FCP CORIDON present his new exhibition-sale: 62 canes from Africa




Whether they are canes of authority or dignitaries, scepters of command or dancing sticks, they have all been sculpted with a particular purpose: to signify.

Highly symbolic, these objects materialized power, rank, reward or prestige.


Through these sculpted figures, Africa and its cultures give us many symbols and ways of approaching this material that is wood. Appropriate it, magnify it to finally make it say.


Sixty-two canes have been brought together to bear witness to this act which spans places and times: sculpting is signifying.


One of the objects in this collection was the driving force behind the creation of the exhibition. This is a dignitary cane made by Master Sra, Dans/Bassa culture in Ivory Coast, around 1920-1930.

Made of monoxyle wood, its pommel is carved with a female figure in the round standing upright. His hands are placed on his abdomen, his fists closed, his chest drooping and his legs bent, individualized from each other. Her oval face is flanked by two thin incised braids, her ears are sculpted in the shape of a C, her eyes are two tapered almonds, her nose is thin and her lips are finely hemmed. His body is marked with geometric scarifications on the chest, back, abdomen and under the umbilicus – the latter is slightly protruding. The female figure rests on a circular base with incised oblique bands.
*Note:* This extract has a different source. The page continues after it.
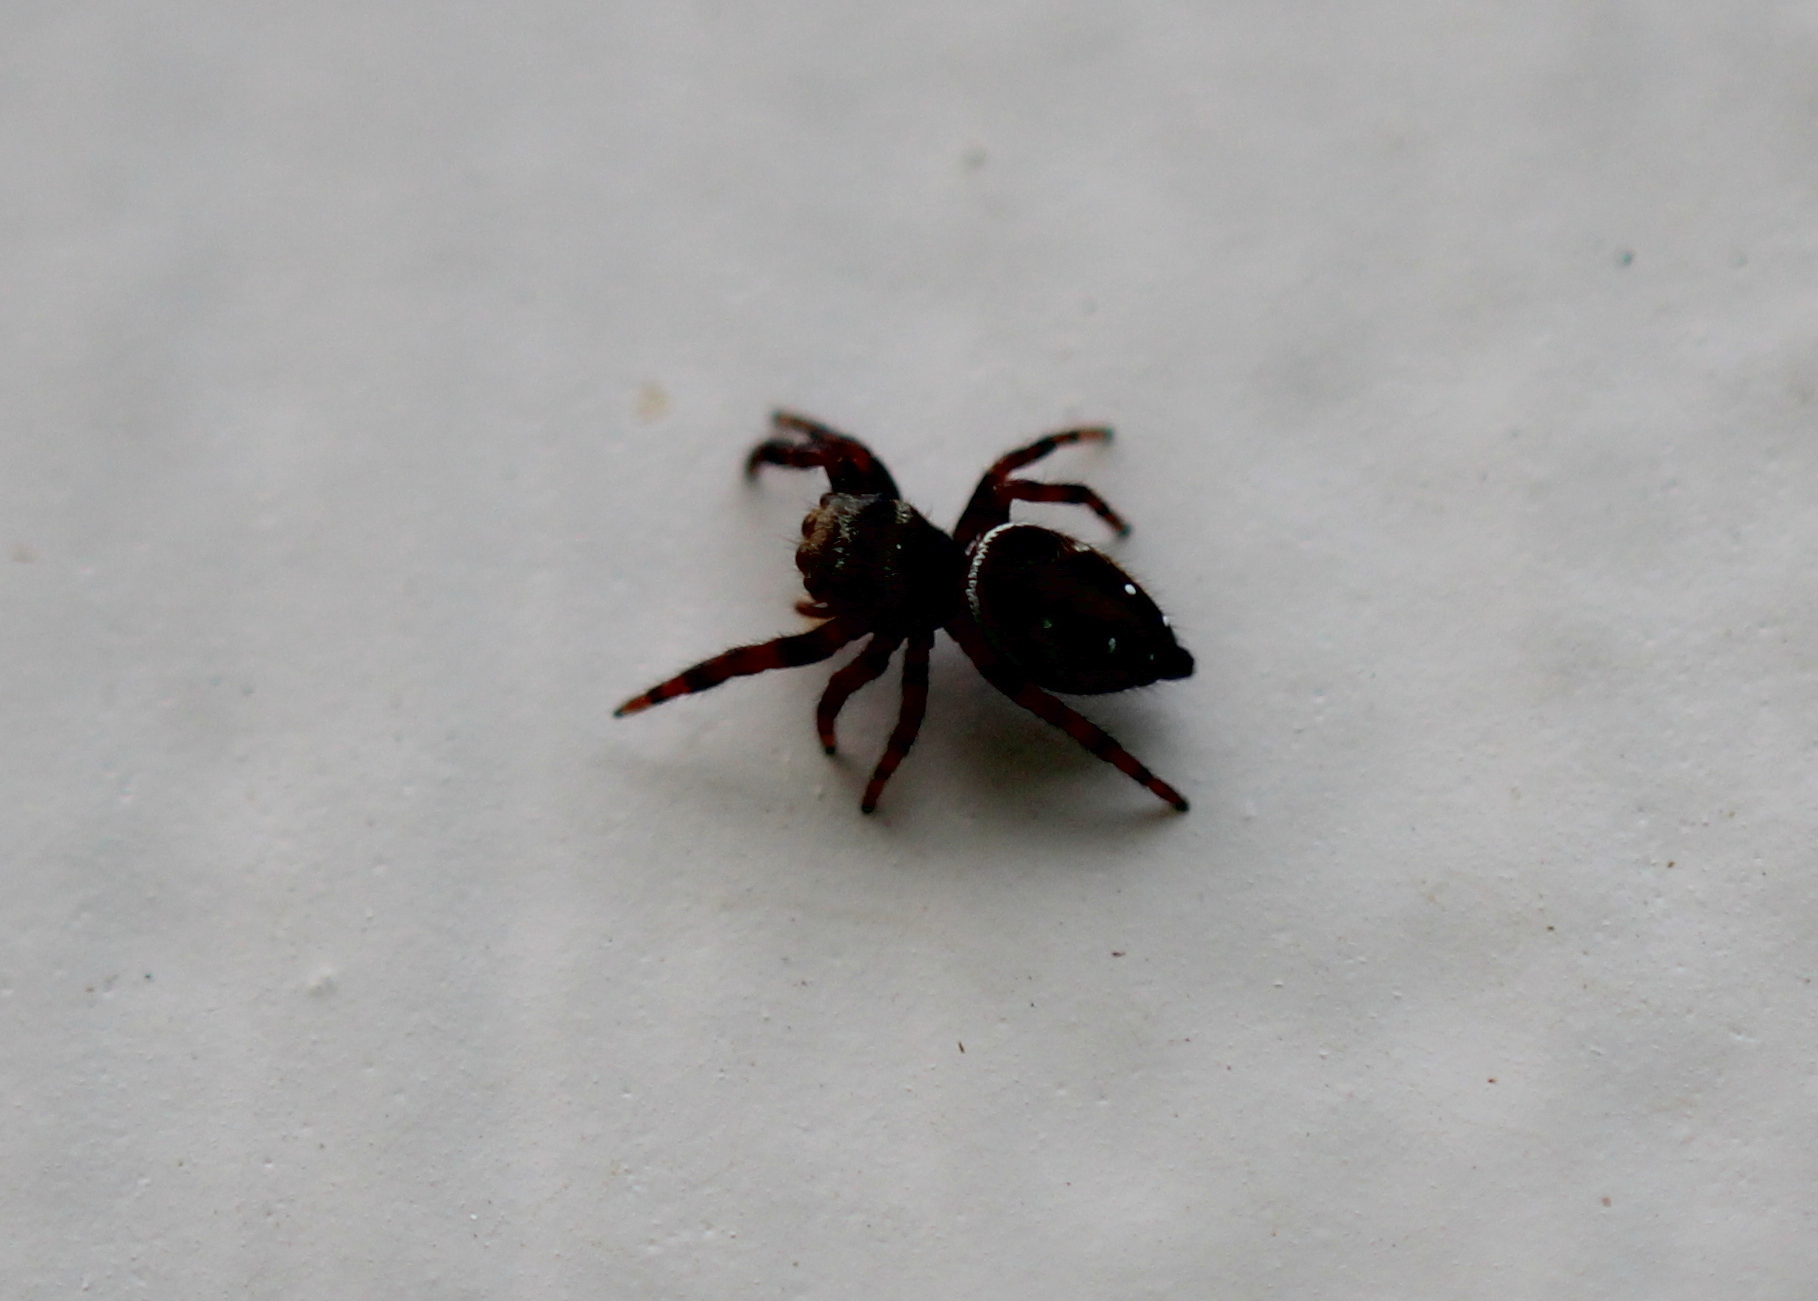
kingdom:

The barrel is punctuated by three curved rings, the upper front segment is animated by a facial mask.


Master Sra (1880-1955) was a sculptor considered a superior being capable, like God, of creating the most beautiful things. This is what the name attributed to him means: “God” or “creator”. His working methods and executions remain a mystery as he never worked in the eyes of other individuals.


In the culture of the Ivory Coast, very few sculptors have been known and recognized.

We find in this sculpture, the balance, particularly at the level of the hairstyle, very recognizable from the works of Master Sra. These two small mats which fall are of a rare delicacy in African sculpture.


This cane has not undergone any restoration, it is in absolutely perfect condition.


Finesse, emotion, aesthetics, beautiful provenance, the evidence of this piece makes it a true masterpiece.